Daldı gönül bahr-i gama

Gün be gün artar kederim

Başıma dar oldu cihan

Nefsim ile cenk ederim.


Küseyim mi şu feleğe

Sattı beni bir köleye

Koydu bir ince eleğe

Çalkanır alt üst gezerim.


Gözlerime çöktü duman

Yalvarırım şeyhim aman

İki cihan serverine

Hasretim, ağlar gezerim.


Elde teber başta külah

Nerde akşam orda sabah

İki cihan serverine

Hû deyup ağlar gezerim.

***

Annem ve arkadaşları, okuma günlerinde, Kur’ân ve tesbihattan sonra, ilâhi söylerler, bunların sonunda ilahiyi yazanların, ilahiler daha çok da Yunus Emre Hazretlerinden olduğu için, onun ruhuna fatiha okurlardı.

Bu sefer ve en son, yazdan beri, annem o harika ilahilerinden en az duyduğumuz bir tanesini söyler olmuştu. Gaflet işte, uyanamamışım. Bu da ölüm neşidesiydi.

“Ey yücelerden yüce

Ey hocalardan hoca

Kabre vardığım gece

Yalnız bırakma beni.


Ey Allah’ım hoş eyle

Kabrimi geniş eyle

Kabre vardığım gece

Melekleri yoldaş eyle

***

Dostlardan biri dedi ki, en yalnız gecemiz kabre vardığımız ilk geceymiş. Bu yüzden, biz kabristana gittiğimiz sırada annemin dostları ve benim dostlarım eve gidip okumaya başladılar.

Şunu söyleyeyim bir de.

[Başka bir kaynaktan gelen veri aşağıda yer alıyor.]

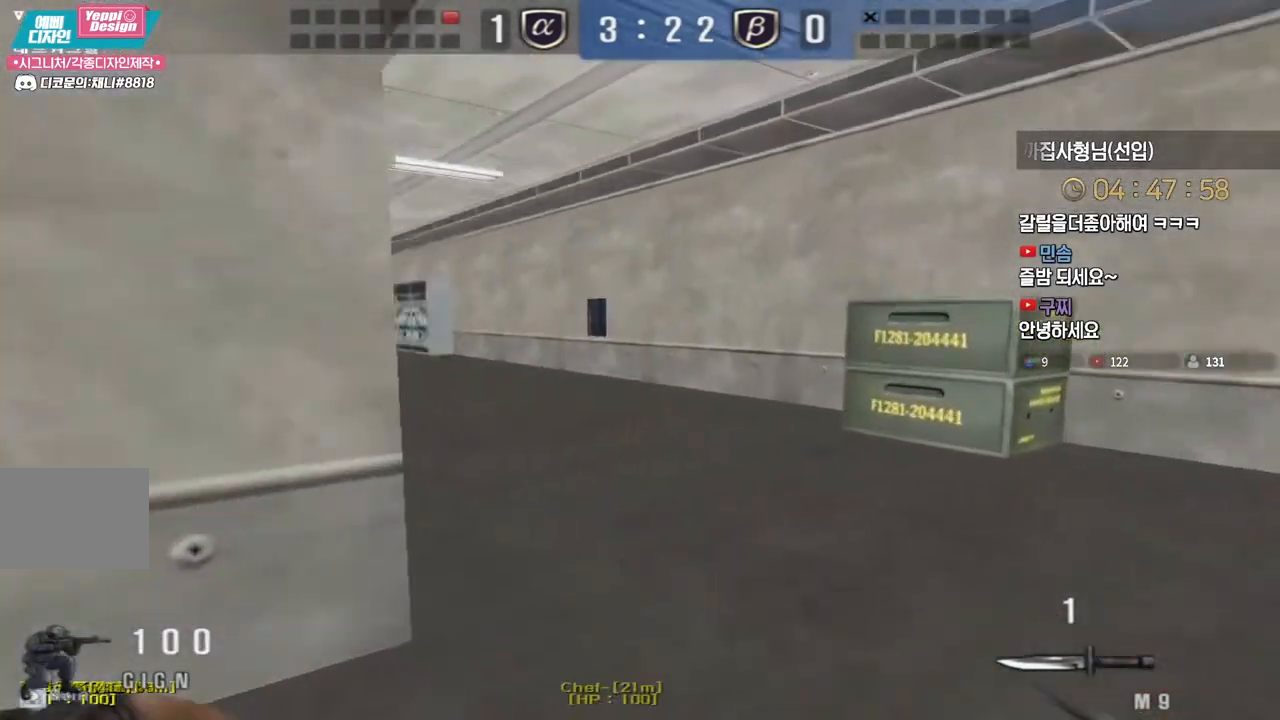
{"keys": [], "events": [[17, "ctrl", "up"], [50, "space", "up"]]}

Annem ilahisinde dile getirdiği “kabrimi geniş eyle” talebi, fazlasıyla karşılanmış gibiydi. Allah bilir ya, iki kişilik bir kabirdi.

***

Eve gelerek, telefon ederek taziye bildiren bütün dostlarıma, cenazeye katılan Millî Gazete’den arkadaşlarıma, okurlarıma, tarihçi ve yazar arkadaşlarıma, semt sakinlerine, Saadet Parti’li dostlara saygı, sevgi ve selamlarımı sunarım.

Ayrıca Ankara’dan telefon ederek acımı paylaşan Erbakan Hocamıza, Recai Kutan, Ertan Yülek, Numan Kurtulmuş, İsmail Müftüoğlu Beylere, sonsuz teşekkürlerimi sunarım.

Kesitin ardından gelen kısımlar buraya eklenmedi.